Екатерина искоса посмотрела на Адель. Действительно, от слов графа Орлова на свидетелей еще до их показаний легла густая тень.

А Орлов все с тем же беззаботным видом продолжал:

– Но это, вероятно, еще не все свидетели? Наверное, в ваших путешествиях по крышам и чердакам принимал участие и маркиз де Бьевр?

– Нет, – ответила Адель, – я не вмешала Бьевра в эту историю!

– Жаль! – сказал Орлов, иронически улыбаясь. – Это был бы самый крупный, самый достоверный свидетель! Маркиз де Бьевр имеет очень большой вес в глазах ее величества, и его-то как раз вы и не ставите свидетелем! Жаль!

– В самом деле, – резко заметила Екатерина, – как это могло случиться, что самый близкий вам человек, да еще живущий с вами под одной кровлей, вдруг ничего не знает о таком деле, не принимает участия в ваших похождениях?

– Вот именно потому, что он мне так близок и живет со мной под одной кровлей! – ответила Адель. – Я боялась, что из-за этого его свидетельским показаниям не будет никакой цены.

– И совершенно напрасно боялись, – холодно ответила Екатерина. – Маркиз де Бьевр не из тех людей, которым можно не поверить только потому, что он защищает интересы близкого ему лица!

Вспоминая потом эти слова императрицы, Адель говорила, что она никак не может простить себе непоправимого ротозейства, которое она допустила, не попросив государыню вызвать меня, чтобы допросить о моем разговоре с Катей Королевой на эрмитажном собранье. Раз государыня действительно так верила мне, она поверила бы правдивости преследований, перенесенных покойницей от графа Григория, а это и перетянуло бы в решительный момент чашу доводов на сторону виновности Орлова, да и было бы в глазах государыни самостоятельной крупной виной, способной значительно поколебать положение фаворита.

Но ведь это старая истина, что хорошие мысли зачастую приходят слишком поздно. В тот момент Адель не воспользовалась этим веским орудием обвинения, а вскоре ей было уже не до того, чтобы что-нибудь соображать: слишком оглушительны оказались результаты похода Вельяминова за свидетелями.

– Ну, привели? – спросила его Екатерина, когда в дверях показалась коренастая, приземистая фигура полковника.

– Никак нет, ваше императорское величество! – ответил тот.

– Но почему же?

– Дозвольте доложить все по порядку?

– Говорите!

– Полицеймейстер заявил мне, что, по сведениям полиции, грек Строфидас выбыл из Петербурга около года тому назад и больше не появлялся. Это известно полицеймейстеру потому, что Строфидас нередко оказывал полиции частные услуги, так как славился как опытный и умелый сыщик. Еще недавно – месяца полтора тому назад – его опять искали, но его в Петербурге не оказалось.

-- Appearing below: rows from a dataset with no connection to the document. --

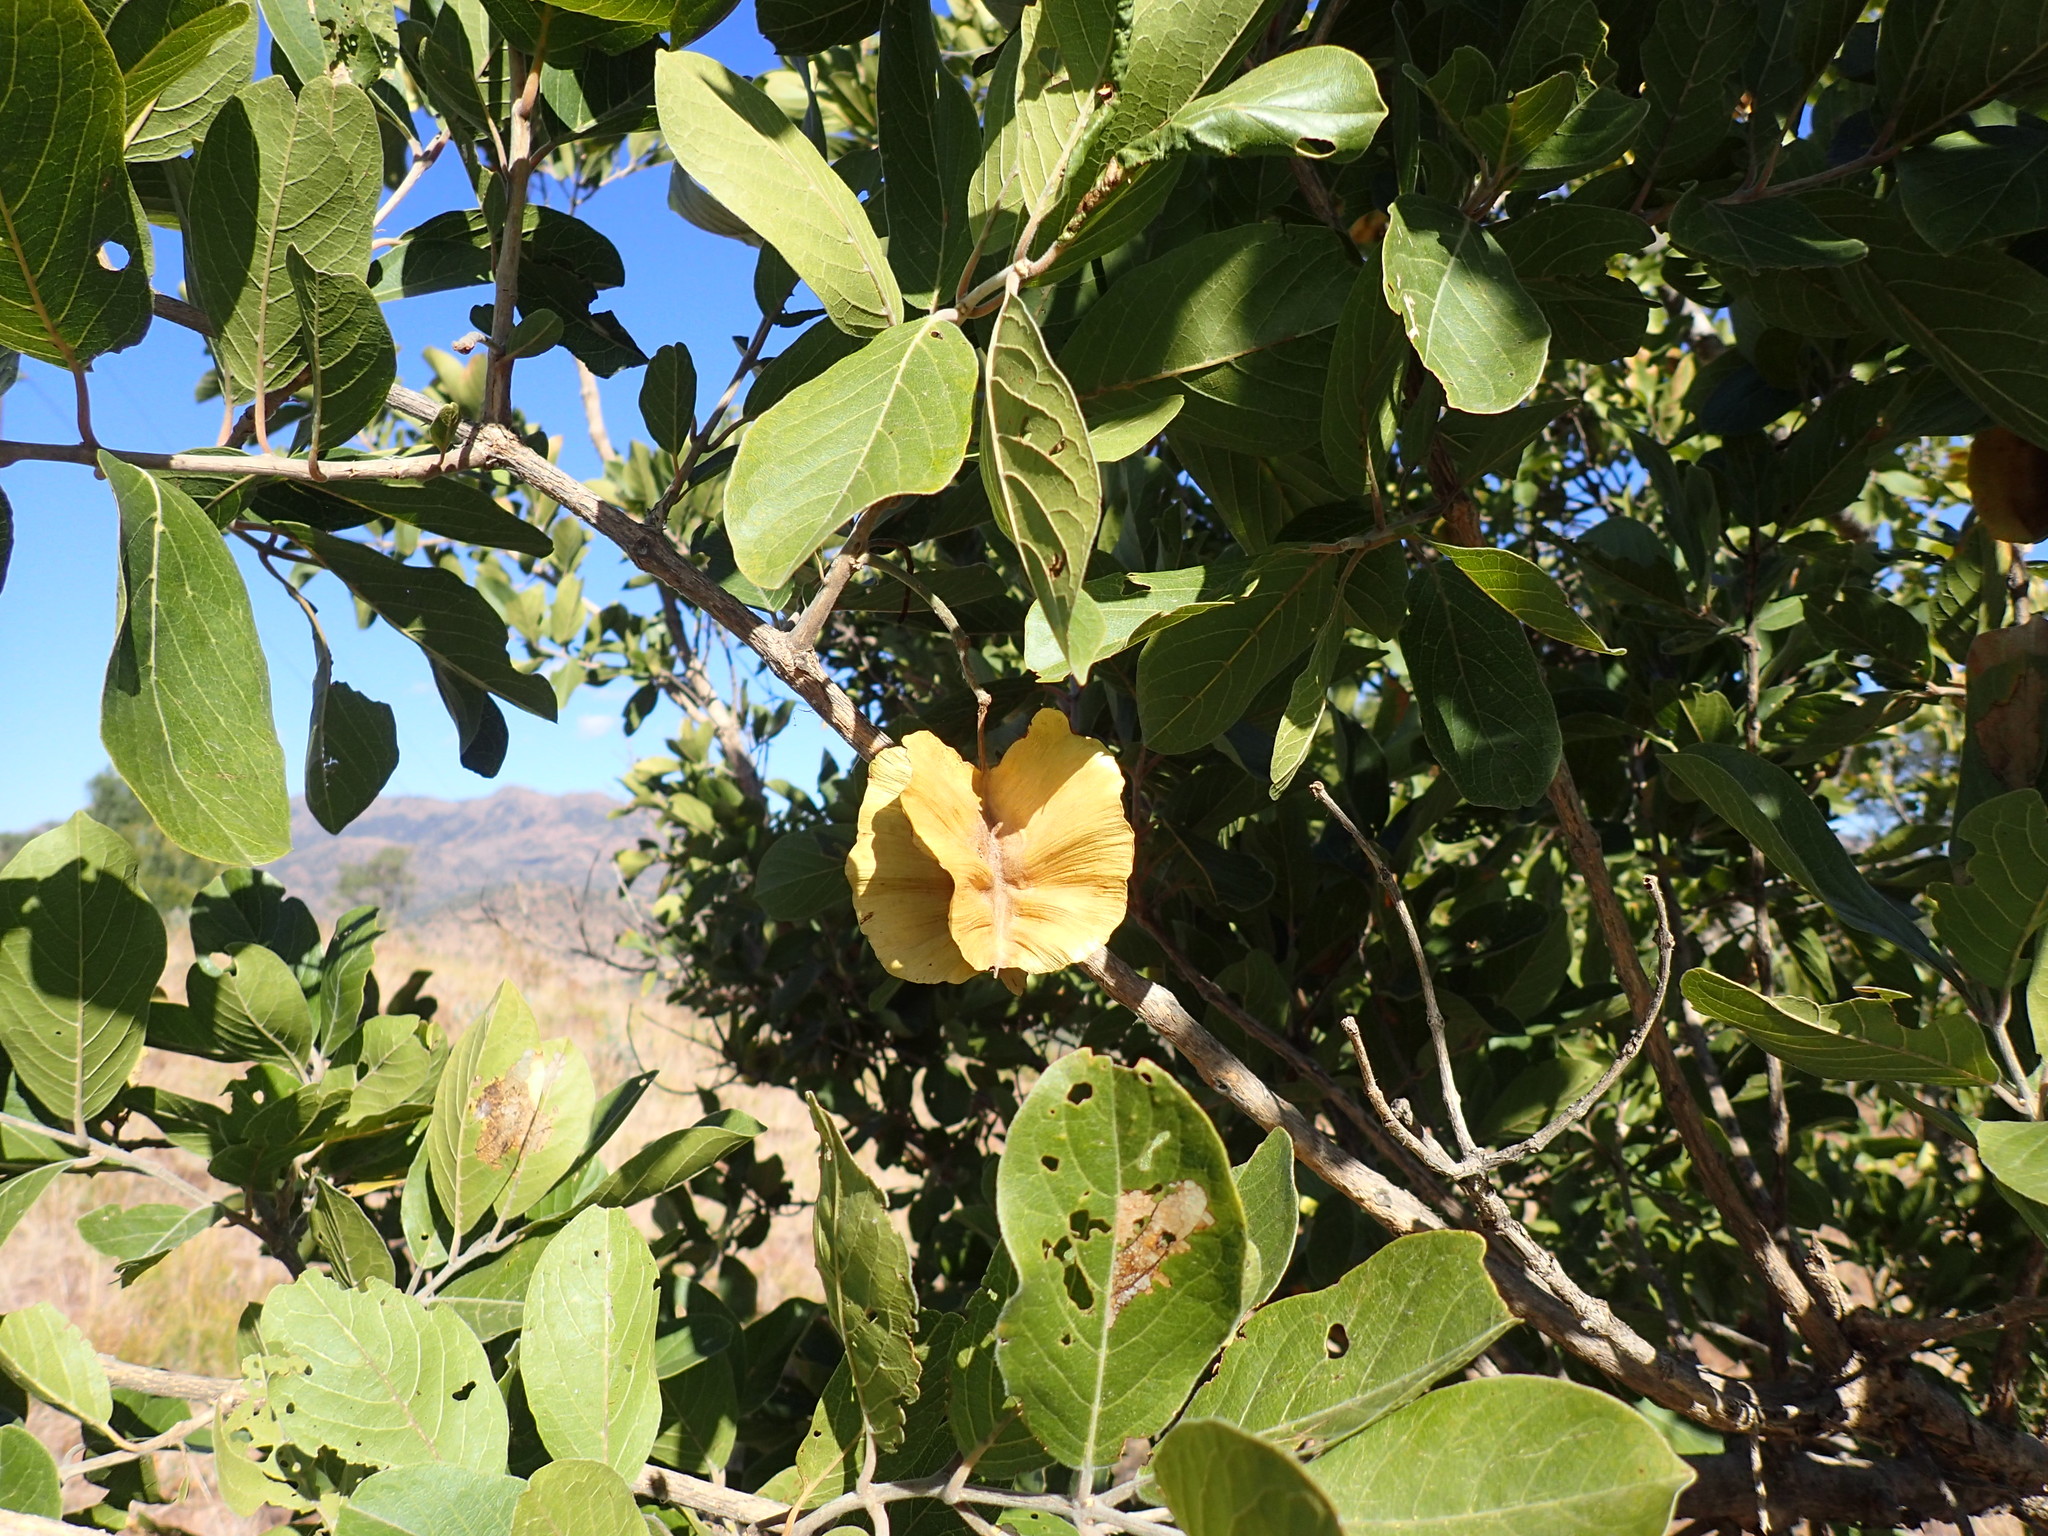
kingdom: Plantae
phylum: Tracheophyta
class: Magnoliopsida
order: Myrtales
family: Combretaceae
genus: Combretum
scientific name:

– Но он был у меня еще вчера ночью! – растерянно крикнула Адель.

– Кто это может подтвердить? – спросила Екатерина.

– Да все – слуги, Бьевр, которому вы так верите, Фельтен…

– Простите, – вмешался Орлов, – разве ваши слуги и маркиз де Бьевр знали Строфидаса в лицо? Иначе говоря, могут ли они подтвердить, что лицо, которое было у вас вчера, которое у вас вообще бывало, было именно Строфидасом?

 

– Нет, – растерянно ответила Адель, – Строфидаса в лицо знал только майор Фельтен, который и привел его ко мне.

– А Фельтен? – сказала императрица. – Ну что же мы его спросим! Но вы сказали, полковник, что не привели никого? Что же помешало вам привести Фельтена?

– Смерть, ваше императорское величество! – ответил Вельяминов.

– Как! Он умер?

– Майор Фельтен покончил с собой. Слуги сказали мне, что майор с вечера заперся в кабинете и не велел себя беспокоить. Я постучал в кабинет, мне никто не ответил. Тогда я приказал взломать дверь. В кресле у стола сидел майор с простреленной головой. Его правая рука свесилась на пол, на котором валялся разряженный пистолет, а левая рука лежала на столе, на книге.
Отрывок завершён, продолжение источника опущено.